Wertheim
- Company type: Brand
- Industry: Vacuum Cleaners
- Genre: Floor Care
- Products: Vacuums, Deep Cleaners, Steam Mops, Carpet Shampooers

= Wertheim (company) =

Wertheim is a brand of domestic vacuum cleaners and floor care products.

The Wertheim brand name used to be sold in Australia and New Zealand through Godfreys but Godfreys went out of business in 2024.

==History==
The Wertheim brand was established in Australia in the 1870s when German Hugo Wertheim (1854 - 1919) moved to Melbourne and established a business as agent for his father's cousin Joseph Wertheim, a well-established manufacturer of sewing machines back in Germany. Hugo Wertheim sold sewing machines, bicycles, pianos and other mechanical devices, under brands such as Wertheim, Electra, Planet, Griffin and Hapsburg.

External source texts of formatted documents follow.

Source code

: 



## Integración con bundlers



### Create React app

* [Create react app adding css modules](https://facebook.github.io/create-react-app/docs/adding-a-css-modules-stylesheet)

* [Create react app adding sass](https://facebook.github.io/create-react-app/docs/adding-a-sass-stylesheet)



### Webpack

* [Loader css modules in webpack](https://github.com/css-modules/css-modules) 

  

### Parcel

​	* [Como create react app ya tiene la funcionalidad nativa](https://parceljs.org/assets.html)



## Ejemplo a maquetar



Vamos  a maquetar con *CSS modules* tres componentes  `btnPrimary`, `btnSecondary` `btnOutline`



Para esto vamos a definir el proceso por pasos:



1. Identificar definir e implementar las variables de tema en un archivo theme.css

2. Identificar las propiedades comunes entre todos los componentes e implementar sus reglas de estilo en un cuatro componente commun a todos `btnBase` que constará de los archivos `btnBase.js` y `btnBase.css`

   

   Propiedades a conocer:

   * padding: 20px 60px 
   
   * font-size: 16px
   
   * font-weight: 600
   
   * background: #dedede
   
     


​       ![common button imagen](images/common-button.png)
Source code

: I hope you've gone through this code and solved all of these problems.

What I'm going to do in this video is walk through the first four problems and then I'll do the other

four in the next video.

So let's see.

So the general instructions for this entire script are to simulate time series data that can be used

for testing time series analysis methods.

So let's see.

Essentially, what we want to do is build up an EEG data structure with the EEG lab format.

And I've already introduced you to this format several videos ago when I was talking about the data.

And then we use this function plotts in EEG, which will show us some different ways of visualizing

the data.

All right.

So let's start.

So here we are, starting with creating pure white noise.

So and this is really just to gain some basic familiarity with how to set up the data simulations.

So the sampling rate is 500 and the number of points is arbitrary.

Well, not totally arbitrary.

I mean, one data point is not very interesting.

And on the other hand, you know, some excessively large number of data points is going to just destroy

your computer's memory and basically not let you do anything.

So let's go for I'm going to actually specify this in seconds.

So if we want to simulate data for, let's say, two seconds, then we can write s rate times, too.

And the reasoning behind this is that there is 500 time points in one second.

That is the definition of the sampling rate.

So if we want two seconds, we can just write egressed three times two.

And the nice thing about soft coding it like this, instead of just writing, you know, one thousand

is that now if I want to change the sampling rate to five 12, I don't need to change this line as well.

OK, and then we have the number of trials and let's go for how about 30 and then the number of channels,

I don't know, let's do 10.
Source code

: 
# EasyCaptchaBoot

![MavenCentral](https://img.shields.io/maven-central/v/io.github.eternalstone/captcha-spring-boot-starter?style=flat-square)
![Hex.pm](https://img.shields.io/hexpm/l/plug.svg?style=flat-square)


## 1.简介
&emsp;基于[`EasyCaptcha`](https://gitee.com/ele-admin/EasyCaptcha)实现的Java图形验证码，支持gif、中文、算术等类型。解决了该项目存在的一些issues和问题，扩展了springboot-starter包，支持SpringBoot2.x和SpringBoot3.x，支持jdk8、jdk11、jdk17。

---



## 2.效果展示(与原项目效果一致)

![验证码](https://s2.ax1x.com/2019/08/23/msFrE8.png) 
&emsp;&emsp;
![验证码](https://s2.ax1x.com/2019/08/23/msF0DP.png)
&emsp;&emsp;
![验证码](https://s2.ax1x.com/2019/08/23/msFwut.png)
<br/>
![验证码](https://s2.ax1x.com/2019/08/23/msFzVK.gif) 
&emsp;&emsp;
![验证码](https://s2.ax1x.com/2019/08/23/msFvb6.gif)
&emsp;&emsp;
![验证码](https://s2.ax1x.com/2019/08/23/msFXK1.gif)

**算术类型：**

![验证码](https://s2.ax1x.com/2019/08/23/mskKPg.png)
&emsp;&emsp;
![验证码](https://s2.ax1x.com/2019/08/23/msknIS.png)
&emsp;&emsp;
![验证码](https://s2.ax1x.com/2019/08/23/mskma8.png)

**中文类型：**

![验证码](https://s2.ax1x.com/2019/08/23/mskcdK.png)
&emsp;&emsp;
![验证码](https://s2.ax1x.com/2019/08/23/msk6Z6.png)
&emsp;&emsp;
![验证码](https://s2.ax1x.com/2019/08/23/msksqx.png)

In 1908 Wertheim diversified into manufacturing and opened a large piano factory at Richmond, Melbourne. The brand achieved considerable success selling sewing machines, pianos and other electrical goods constructed of mainly Australian materials.

The Australian Wertheim factory was closed in 1935 and was later turned into a Heinz factory and later re-purposed as a television studio for GTV Channel 9. Shortly after, the brand was acquired by Australian retail company Godfreys.